There are many good reasons behind it. Here are some important ones:
- Cost of preparing and labeling data
- Prototype Development
- Edge-case Simulation
- Data Privacy
-
TimeGAN is proposed in 2019.
-
It is different from other GAN architecture. It has 4 components:
- Generator
- Discriminator
- Recovery
- Embedder
-
It introduced the concept of supervised loss and embedding network.
- Supervised loss: The model is capturing the time conditional distribution by using the original data as a supervision.
- Embedding network: It is reducing the adversarial learning space dimensionality.
-
It can generate both static (dimensions) and sequential data (TS) at the same time.
-
Less sensitive to hyperparameters.
-
The training process is more stable.
With respect to the loss functions:
- Reconstruction loss: Compares the reconstruction of the encoded data compared to the original data.
- Supervised loss: Measures the quality of generator approximation of the next time step in the latent space.
- Unsupervised loss: This is the familiar min-max game. It shows the relation of the generator and discriminator networks.
There are three training phases:
- Phase I: Training the Autoencoder
- Phase II: Training the supervisor to capture the temporal behavior.
- Phase III: The combined training of generator, discriminator and embedder. We try to minimize all three loss functions in this phase. Based on the paper's suggestion the generator and embedder are trained twice the discriminator in this phase.
Data is fetched from Yahoo Finance and saved and shared in my Google Drive. I used the data for Google, Amazon, and Apple stock for last 3 to 5 years.
I have experimented with 10K, 20K, and 50K then plotted the Synthetic vs real data in two ways: for each variable I have plotted sample of the data and then Reduce the dimension using PCA and TSNE and plot the PCA and TSNE in 2 dimension to compare the data.
Finally, two regressor were trained:
- one on real data
- Another one on synthesized data
Then both are tested on real data, and the results are compared.
The training is computationally intensive. Especially in the phase III where the generator and embedder are trained twice the discriminator.
I am running it on an ThinkPad with 10th Gen i7 CPU and 16GB memory. I do not have NVIDIA GPU. Here are runtime stats:
- For 10K:
- Phase I (Embedding network): ~15m
- Phase II (Supervisor network): ~15m
- Phase III (Joint network training): ~2H:30m
- For 20K:
- Phase I (Embedding network): ~30m
- Phase II (Supervisor network): ~30m
- Phase III (Joint network training): ~3H:30m
- For 50K:
- Phase I (Embedding network): ~7H
- Phase II (Supervisor network): ~7H
- Phase III (Joint network training): ~21H
As you can see the runtime increases significantly, but you will see that we are not benefited much from the extra time.

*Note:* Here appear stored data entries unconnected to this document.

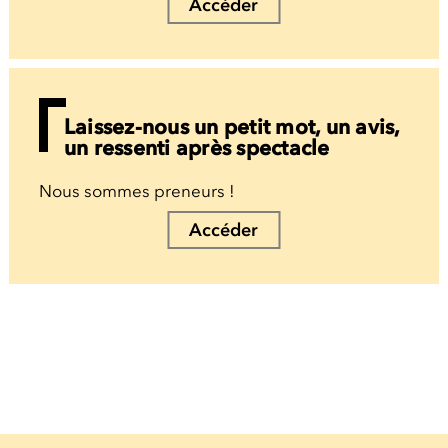
Accéder
Laissez-nous un petit mot, un avis,
un ressenti après spectacle
Nous sommes preneurs !
Accéder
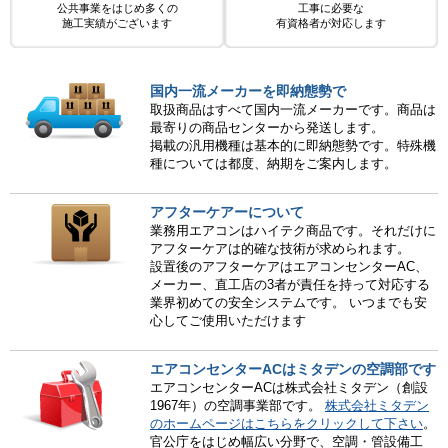
公共事業をはじめ多くの
工事に必要な
施工実績がございます
有資格者が対応します
国内一流メーカーを即納態勢で
取扱商品はすべて国内一流メーカーです。商品は
最寄りの商品センターから発送します。
掲載の汎用機種は基本的に即納態勢です。特殊機
種については都度、納期をご案内します。
アフターケアーについて
業務用エアコンはハイテク商品です。それだけに
アフターケアは的確な技術が求められます。
設置後のアフターケアはエアコンセンターAC、
メーカー、直工店の3者が責任を持って対応する
業界初めての安全システムです。 いつまでも安
心してご使用いただけます
エアコンセンターACはミタデンの空調部です
エアコンセンターACは株式会社ミタデン（創設
1967年）の空調事業部です。
株式会社ミタデン
のホームページはこちらをクリックして下さい
。
官公庁をはじめ幅広い分野で、空調・管設備工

After training for 10K steps here are the variable comparison and the PCA and TSNE.
The regressor is showing a promising results.
After training for 20K steps here are the variable comparison and the PCA and TSNE.
The regressor is showing a promising results.
It is evident that after almost spending twice the time training the model we didn't gain much in terms of predictive power. However, The PCA and TSNE graphs are showing a tighter fit.
Finally, I trained the TimeGAN for 50K steps here are the variable comparison and the PCA and TSNE.
The regressor is showing a promising results.
I can fairly conclude that it wasn't worth the time spent. Even we lost a bit of the prediction power probably due to the noise added.